Qt Creator is the official IDE for the Qt Framework; it is one of the best C++ IDEs available for GNU/Linux. I have used it since 2010.
I've used Doxygen for creating source documentation in HTML format since 2011. I have also integrated Doxygen's output with Qt Creator's help system, which makes it easy for other engineers to explore a project.
Docker is a powerful tool for containerizing software easily without the overhead of virtualization. I am familiar with creating and managing custom Docker images and managing containers that inherit from those images. However, I have not yet used Docker heavily in a production environment.
Linux system administration (primarily Debian / Ubuntu)
Familiarity with Linux system calls / system programming.
Familiarity with Apache Mesos
Familiarity with Linux system calls / system programming.
Familiarity with Apache Mesos
GNU/Linux has been my primary OS at home and at work since November of 2007 (shortly after Ubuntu 7.10 was released). Over the years, I have managed several machines with multiple user accounts. In 2014, I built a small Linux cluster, for testing and developing Big Data tools. The cluster was eventually used by a few dozen people. I was the sole system administrator.

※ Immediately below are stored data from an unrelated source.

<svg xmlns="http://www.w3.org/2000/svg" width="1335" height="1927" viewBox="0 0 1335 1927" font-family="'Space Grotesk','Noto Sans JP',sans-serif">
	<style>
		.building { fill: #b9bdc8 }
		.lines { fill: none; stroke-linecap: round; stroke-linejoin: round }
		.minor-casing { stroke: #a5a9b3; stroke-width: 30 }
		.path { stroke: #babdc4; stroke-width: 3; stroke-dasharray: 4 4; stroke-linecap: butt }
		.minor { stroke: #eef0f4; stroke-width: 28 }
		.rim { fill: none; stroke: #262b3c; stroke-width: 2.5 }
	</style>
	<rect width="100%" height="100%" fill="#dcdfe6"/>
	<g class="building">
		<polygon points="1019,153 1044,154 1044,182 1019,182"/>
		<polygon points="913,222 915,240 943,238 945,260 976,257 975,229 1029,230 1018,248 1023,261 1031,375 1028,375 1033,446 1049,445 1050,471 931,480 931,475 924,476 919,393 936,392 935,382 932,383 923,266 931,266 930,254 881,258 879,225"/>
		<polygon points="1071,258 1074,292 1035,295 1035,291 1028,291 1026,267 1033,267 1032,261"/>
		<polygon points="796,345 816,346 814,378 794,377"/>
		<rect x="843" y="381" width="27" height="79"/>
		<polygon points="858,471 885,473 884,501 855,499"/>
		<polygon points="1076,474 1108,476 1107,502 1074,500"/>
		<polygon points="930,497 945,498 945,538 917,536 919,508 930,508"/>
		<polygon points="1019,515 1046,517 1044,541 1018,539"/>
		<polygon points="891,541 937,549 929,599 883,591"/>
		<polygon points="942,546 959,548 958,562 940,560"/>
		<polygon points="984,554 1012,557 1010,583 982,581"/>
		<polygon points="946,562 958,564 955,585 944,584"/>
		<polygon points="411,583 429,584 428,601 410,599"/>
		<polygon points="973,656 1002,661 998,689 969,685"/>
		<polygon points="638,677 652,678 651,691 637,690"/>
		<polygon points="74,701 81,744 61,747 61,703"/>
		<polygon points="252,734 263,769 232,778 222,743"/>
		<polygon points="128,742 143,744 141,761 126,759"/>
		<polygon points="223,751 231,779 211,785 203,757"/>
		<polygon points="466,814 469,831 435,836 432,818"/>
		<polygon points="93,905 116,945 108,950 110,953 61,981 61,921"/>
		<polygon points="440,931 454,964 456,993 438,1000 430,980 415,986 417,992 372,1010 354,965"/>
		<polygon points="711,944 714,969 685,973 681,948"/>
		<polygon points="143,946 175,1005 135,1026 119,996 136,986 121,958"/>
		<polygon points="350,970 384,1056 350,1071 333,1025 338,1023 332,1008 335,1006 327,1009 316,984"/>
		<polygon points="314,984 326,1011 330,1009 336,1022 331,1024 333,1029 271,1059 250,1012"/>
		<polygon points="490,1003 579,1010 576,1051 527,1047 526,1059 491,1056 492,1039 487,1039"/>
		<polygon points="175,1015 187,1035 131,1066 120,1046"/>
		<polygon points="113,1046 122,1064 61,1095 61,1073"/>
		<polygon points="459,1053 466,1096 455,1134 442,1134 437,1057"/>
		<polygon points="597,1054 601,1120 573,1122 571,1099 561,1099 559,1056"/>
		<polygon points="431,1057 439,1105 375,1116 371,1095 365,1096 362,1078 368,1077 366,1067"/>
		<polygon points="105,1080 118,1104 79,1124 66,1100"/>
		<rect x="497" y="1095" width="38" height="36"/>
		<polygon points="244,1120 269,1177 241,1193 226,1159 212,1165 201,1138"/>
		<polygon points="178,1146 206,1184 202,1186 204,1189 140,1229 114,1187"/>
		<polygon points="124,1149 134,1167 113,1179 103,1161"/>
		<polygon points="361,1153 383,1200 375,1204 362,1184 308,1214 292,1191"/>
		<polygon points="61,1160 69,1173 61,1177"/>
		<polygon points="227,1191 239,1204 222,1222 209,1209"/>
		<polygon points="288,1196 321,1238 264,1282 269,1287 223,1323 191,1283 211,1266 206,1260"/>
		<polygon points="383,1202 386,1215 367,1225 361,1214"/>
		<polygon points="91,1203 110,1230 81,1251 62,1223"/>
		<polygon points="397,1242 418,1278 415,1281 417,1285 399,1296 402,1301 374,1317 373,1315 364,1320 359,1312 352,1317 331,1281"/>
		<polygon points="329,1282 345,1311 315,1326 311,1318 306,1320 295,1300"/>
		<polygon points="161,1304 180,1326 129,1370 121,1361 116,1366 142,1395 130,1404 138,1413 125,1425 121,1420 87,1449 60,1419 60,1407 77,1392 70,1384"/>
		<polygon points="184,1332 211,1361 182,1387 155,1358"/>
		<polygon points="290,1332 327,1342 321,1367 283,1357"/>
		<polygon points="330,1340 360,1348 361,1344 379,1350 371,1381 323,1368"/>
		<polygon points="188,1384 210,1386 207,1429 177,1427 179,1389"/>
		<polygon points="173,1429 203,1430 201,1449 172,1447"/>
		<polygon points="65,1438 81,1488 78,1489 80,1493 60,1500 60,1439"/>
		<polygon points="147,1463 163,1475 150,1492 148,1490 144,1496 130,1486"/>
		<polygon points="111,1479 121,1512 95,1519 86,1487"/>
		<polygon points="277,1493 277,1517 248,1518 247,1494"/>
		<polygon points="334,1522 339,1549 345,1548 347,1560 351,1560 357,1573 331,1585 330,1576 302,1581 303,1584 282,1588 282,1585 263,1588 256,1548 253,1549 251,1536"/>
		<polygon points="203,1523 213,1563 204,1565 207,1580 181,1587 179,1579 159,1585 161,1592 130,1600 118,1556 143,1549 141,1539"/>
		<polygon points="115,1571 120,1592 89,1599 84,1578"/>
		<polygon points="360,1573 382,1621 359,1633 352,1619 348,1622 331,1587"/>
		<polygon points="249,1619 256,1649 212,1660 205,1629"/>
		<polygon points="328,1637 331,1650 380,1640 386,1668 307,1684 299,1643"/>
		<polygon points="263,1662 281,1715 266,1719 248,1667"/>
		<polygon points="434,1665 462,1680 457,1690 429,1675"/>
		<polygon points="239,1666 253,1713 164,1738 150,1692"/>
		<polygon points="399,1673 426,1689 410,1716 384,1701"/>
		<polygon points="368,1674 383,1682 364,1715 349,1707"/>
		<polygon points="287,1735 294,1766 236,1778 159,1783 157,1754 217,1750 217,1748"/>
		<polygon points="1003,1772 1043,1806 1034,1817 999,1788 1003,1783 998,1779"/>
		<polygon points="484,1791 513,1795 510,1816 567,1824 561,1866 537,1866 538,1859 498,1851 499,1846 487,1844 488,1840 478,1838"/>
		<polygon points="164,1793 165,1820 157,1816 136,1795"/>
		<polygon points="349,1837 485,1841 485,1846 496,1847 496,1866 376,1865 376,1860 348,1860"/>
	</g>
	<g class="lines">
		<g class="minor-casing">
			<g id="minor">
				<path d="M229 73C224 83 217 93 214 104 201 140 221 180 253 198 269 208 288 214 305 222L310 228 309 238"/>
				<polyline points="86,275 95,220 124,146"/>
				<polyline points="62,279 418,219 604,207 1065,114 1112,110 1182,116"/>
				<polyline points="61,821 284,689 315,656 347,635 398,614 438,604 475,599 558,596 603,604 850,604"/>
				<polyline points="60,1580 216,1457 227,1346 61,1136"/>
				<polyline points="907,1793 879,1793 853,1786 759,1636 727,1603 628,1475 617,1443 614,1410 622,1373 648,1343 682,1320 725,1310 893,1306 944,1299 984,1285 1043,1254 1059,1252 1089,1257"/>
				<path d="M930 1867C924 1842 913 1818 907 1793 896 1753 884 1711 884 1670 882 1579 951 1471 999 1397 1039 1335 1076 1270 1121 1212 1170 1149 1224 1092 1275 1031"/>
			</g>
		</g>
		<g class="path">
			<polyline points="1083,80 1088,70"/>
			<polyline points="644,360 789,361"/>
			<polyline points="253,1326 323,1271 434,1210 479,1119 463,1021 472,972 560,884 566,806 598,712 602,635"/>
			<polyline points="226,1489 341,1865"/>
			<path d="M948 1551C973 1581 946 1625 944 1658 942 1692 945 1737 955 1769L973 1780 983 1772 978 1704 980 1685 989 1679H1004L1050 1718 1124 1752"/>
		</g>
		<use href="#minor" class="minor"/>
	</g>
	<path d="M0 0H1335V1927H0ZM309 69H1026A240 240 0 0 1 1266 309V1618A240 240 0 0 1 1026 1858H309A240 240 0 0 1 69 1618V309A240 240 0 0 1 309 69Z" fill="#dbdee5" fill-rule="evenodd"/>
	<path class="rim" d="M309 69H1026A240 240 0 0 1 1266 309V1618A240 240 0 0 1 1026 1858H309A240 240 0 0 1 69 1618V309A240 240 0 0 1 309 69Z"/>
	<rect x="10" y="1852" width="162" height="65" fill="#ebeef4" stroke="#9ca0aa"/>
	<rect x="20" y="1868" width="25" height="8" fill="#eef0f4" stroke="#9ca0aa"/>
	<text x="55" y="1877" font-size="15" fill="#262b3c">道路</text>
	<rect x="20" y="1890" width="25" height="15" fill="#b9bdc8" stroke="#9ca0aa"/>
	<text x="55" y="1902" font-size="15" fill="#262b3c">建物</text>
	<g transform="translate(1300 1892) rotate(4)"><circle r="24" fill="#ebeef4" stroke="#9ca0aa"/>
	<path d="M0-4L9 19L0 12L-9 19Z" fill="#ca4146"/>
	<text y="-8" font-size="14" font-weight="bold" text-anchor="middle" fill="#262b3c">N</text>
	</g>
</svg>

While developing NebulOS, I have needed to write Linux-specific code using many system calls such as fork, exec, pipe, wait, dup2, write, and read. I also made use of inotify in my short project, Wormhole.
Mesos is a distributed multitasking system kernel for Linux clusters (e.g., datacenters), which allows users to develop robust Big Data frameworks. It intelligently manages computational resources so that multiple frameworks can run on a datacenter simultaneously without needing to explicitly partition the datacenter. My big data framework, NebulOS, is a Mesos framework.